New campaign will send thousands of bikes to Lviv


Every day, Ukrainians fleeing the Russian invasion arrive in the western city of Lviv, about 40 miles from the Polish border. Some continue and are only there temporarily. But by some estimates Lviv now has an additional 200,000 people – and the city is trying to figure out logistical challenges such as where everyone can live and how they can get around as the streets, buses and trains of the city are increasingly crowded.

One response to the transport challenge is the bicycle: in a new campaign, a group in Denmark will send donated bikes to Lviv from Copenhagen, a city with more bikes than people. Lviv will also build new pop-up bike lanes to make getting around easier.

[Photo: bikes4ukraine]

“Our city has become the main hub for people fleeing war, especially women and children, and elderly people who are unable to fight,” says Orest Oleskiv, head of the Transport Bureau at Lviv. As the war drags on, many are now considering staying in Lviv more permanently and finding jobs so they have enough money to survive. But getting to work is hard. Some arrived with cars, but as fuel prices keep rising and gas stations often run out of fuel, fewer people in Lviv are able to drive. This makes public transport more congested and more difficult to use. Other displaced people cannot afford to take the bus, especially since the city has had to increase fares due to rising diesel prices.

Last month, Oleskiv and others in Lviv reached out to Copenhagen-based cycling infrastructure guru Mikael Colville-Andersen, founder of urban cycling consultancy Copenhagenize, to help. “They said, ‘Hey, can we just get some bikes somewhere? Everyone is sending humanitarian aid,” says Colville-Andersen.

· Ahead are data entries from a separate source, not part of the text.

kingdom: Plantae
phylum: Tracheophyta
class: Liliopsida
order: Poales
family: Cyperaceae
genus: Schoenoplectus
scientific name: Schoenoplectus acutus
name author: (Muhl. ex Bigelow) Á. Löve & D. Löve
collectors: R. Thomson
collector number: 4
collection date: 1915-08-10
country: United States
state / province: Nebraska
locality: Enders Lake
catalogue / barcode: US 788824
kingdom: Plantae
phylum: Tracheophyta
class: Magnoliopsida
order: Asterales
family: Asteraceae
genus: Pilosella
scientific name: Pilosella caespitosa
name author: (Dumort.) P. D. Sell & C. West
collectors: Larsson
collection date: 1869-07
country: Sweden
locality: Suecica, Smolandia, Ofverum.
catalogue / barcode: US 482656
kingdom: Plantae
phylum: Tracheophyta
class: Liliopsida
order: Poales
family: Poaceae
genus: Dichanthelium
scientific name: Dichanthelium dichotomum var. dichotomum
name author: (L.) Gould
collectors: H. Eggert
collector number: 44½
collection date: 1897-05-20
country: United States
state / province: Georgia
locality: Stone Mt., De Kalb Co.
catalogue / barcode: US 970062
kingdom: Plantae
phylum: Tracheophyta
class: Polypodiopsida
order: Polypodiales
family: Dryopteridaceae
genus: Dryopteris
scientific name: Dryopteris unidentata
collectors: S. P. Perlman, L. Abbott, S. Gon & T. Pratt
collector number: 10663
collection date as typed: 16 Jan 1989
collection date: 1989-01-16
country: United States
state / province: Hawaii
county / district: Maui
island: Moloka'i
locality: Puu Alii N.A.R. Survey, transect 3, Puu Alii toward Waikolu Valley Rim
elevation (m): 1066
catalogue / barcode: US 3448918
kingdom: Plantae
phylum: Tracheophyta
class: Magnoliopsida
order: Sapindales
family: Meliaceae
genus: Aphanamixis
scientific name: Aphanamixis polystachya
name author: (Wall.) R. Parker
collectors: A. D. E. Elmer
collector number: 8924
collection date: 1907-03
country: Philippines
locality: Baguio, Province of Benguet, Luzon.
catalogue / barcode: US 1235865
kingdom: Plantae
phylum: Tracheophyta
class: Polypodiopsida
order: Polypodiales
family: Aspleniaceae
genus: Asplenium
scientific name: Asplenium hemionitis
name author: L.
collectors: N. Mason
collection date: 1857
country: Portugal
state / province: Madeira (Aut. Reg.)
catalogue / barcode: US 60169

He knew that Denmark had a surplus of bicycles; even in the yard of his own building, he and other residents get rid of dozens of unwanted bikes every year. “Twice a year we clean up all the bikes that nobody wants,” he says.

Colville-Andersen quickly formed a nonprofit that is now raising money for the effort and will begin delivering truckloads of donated bikes this summer, with an initial goal of collecting 2,000 bikes in good condition and ready to ride. (He says he’d like to see that number grow to 100,000 bikes, or even a million.) Carlsberg, the Danish beer company, offered to use one of its trucks to make the first delivery. The logistics of crossing the border should be simple, says Colville-Andersen, as cities like Lviv receive a steady stream of humanitarian aid. The city will help coordinate deliveries.

As part of the project, Lviv also plans to install more than 12 miles of new cycle paths with protective barriers. The city has been working on a better bike network for years, but larger projects have been temporarily put on hold. “This year we had planned to do a lot in the construction of cycling infrastructure,” says Oleskiv. “Now we can’t because of the war.” A new sustainable mobility plan, designed to help reduce pollution and reduce traffic congestion, was due to be in place at the end of February. Instead, the war started and the person who had written the plan joined the army.

As the new campaign begins, Colville-Andersen says he’s starting to hear from people in other parts of Ukraine. “They need bikes for other reasons: public transport sucks, there’s no gas, or the roads are bombed, like in Bucha,” he says. “I just got a message from a woman who said, ‘Thank you for the crowdfunding for Lviv. But I live in a suburb of Kyiv with my five-month-old daughter and my husband’s fights, and I have to go in town once a week to the pediatrician. A cargo bike would change my life. After starting bike deliveries in Lviv, he wants to expand the project to help the whole war-torn country.

Other efforts include collecting bicycles to donate to Ukrainian refugees in other countries as well, from Denmark and Ireland at Canada. But Colville-Andersen believes this is the first large-scale bike shipment to Ukraine itself, where more than 8 million people are internally displaced.